In fact, the nearly 30 men exiting the Timber Valley Restaurant all opined like Bill O’Rielly at the DNC over my car. Fuel pump? Distributor? Coil? Points? Bad gas? Ethenol? Communists? Obama? No man could resist the pull of the mighty Eldorado Brougham. Its open hood was black hole of mechanical despair, from which no testosterone could escape.

A woman in distress
While I was on the phone, my charming and lovely cousin Kim batted her eyes at two unsuspecting gentlemen. By the time she was finished batting, “Murph” and “Chris,” volunteer firemen in Hixon, told us to take their Jeep to a parts store that was 10 miles away. What guys! What a state! Who, in today’s world, says, “Here, take my car.”
It’s the kind of thing that restores your faith in America. (We left ‘em two Motorpool.com t-shirts).
Faced with what to purchase at the parts store, I opted for two coils, two condensers, and two sets of points. If they’d had a spare 1958 Cadillac, I would bought that, too.

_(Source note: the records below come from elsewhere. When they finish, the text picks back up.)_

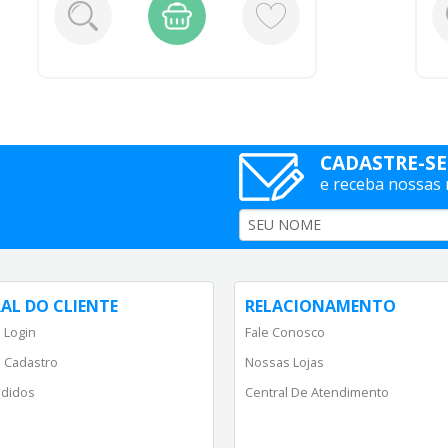
CADASTRE-SE
e receba nossas
AL DO CLIENTE
RELACIONAMENTO
 Login
Fale Conosco
 Cadastro
Nossas Lojas
didos
Central De Atendimento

Back at Timber Valley Restaurant, we decided that a little mechanical spasm was a good occasion for breakfast. This is because the Timber Valley Restaurant did not serve gin martinis. So we opted instead for lard.

At the gas station: a slightly depressed native with bad posture.
Drunk with every bad kind of cholesterol, I announced to the good people of Hixon that, “I’m getting the hell out of Wisconsin, even if it’s on the back of a AAA tow truck! And you can keep your cheese!”
Without installing my spare parts, I simply fired up the old Brougham and pulled out onto I-94 (again). Five miles later, the car lost power, then caught, lost power, then caught. Kim suggested that I talk nicer to the car and maybe even name her. The volume of my invective increased 10-fold, and I slammed the accelerator pedal into the mouton carpeting with the words, “GO you old paperweight! Don’t make me push you again! I’ll yank out your sparkplugs and 10-4 you right in the tailpipe!”
Miraculously, she roared back to life and we proceeded without incident to St. Paul.